## Line Charts: Performance of Goedel-Prover-SFT and Kimina-Prover-Preview-Distill-7B
### Overview
The image contains two side-by-side line charts comparing the accuracy of two AI models (Goedel-Prover-SFT and Kimina-Prover-Preview-Distill-7B) across different token budgets. Each chart includes a baseline model and a variant enhanced with "Apollo." The x-axis uses a logarithmic scale for token budgets, while the y-axis shows accuracy in percentage.
---
### Components/Axes
#### Left Chart: Goedel-Prover-SFT
- **X-axis**: Token budget (N) - log scale
Labels: 16.1K, 38.3K, 140K, 406K, 1.3M, 12.7M
- **Y-axis**: Accuracy (%)
Range: 58% to 65%
- **Legend**:
- Blue line: Goedel-Prover-SFT
- Orange line: Goedel-Prover-SFT + Apollo
#### Right Chart: Kimina-Prover-Preview-Distill-7B
- **X-axis**: Token budget (N) - log scale
Labels: 140K, 406K, 1.3M, 4.5M
- **Y-axis**: Accuracy (%)
Range: 64% to 74%
- **Legend**:
- Red line: Kimina-Prover-Preview-Distill-7B
- Green line: Kimina-Prover-Preview-Distill-7B + Apollo
---
### Detailed Analysis
#### Left Chart: Goedel-Prover-SFT
- **Baseline (Blue)**:
- Starts at **58%** at 16.1K tokens.
- Increases steadily to **64.5%** at 12.7M tokens.
- Slope: Linear upward trend.
- **Apollo-enhanced (Orange)**:
- Starts at **57.5%** at 16.1K tokens.
- Sharp rise to **65.1%** at 406K tokens.
- Plateaus at **64.5%** for larger budgets (1.3M–12.7M).

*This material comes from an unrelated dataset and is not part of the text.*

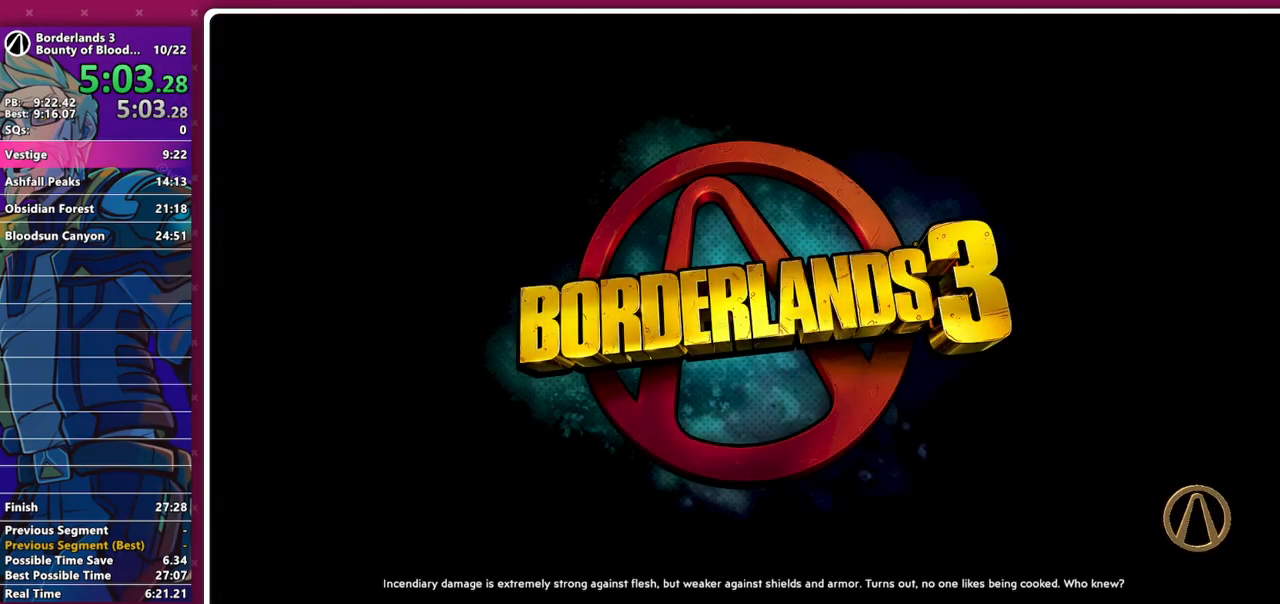
{"keys": [], "mouse": [], "events": []}
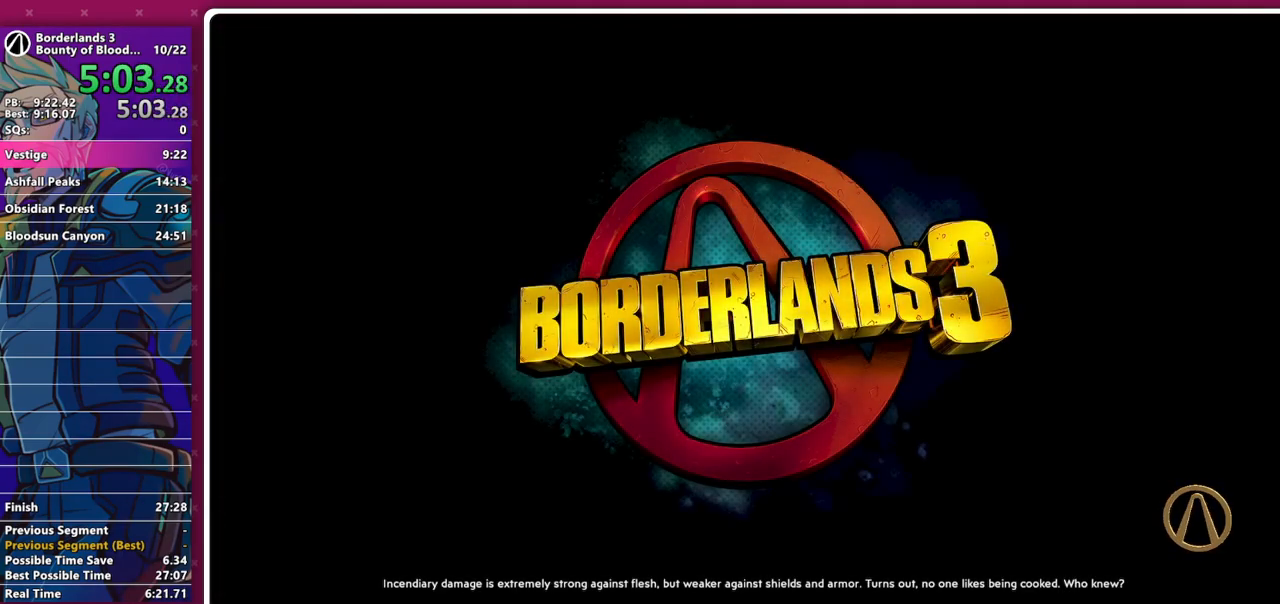
{"keys": [], "mouse": [], "events": []}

#### Right Chart: Kimina-Prover-Preview-Distill-7B
- **Baseline (Red)**:
- Starts at **63.5%** at 140K tokens.
- Gradual increase to **70.8%** at 4.5M tokens.
- Slope: Linear upward trend.
- **Apollo-enhanced (Green)**:
- Starts at **63.5%** at 140K tokens.
- Steeper rise to **74.1%** at 1.3M tokens.
- Further improvement to **74.5%** at 4.5M tokens.
---
### Key Observations
1. **Apollo Enhancement**:
- Both models show significant accuracy gains when Apollo is added.
- Larger token budgets amplify these gains, especially in the Kimina model.
2. **Diminishing Returns**:
- Goedel-Prover-SFT + Apollo plateaus at 406K tokens, suggesting limited benefit from further scaling.
3. **Performance Gaps**:
- Kimina-Prover-Preview-Distill-7B + Apollo consistently outperforms its baseline by ~3–4% across all budgets.
- Goedel-Prover-SFT + Apollo outperforms its baseline by ~1–2% at lower budgets but converges at higher budgets.
---
### Interpretation
The data demonstrates that **Apollo significantly boosts model performance**, with the Kimina model benefiting more from scaling. The plateau in Goedel-Prover-SFT + Apollo at 406K tokens implies architectural or optimization limits, whereas Kimina’s continued improvement suggests better scalability. These trends highlight the importance of model architecture and auxiliary components (like Apollo) in achieving high accuracy, particularly at larger token budgets.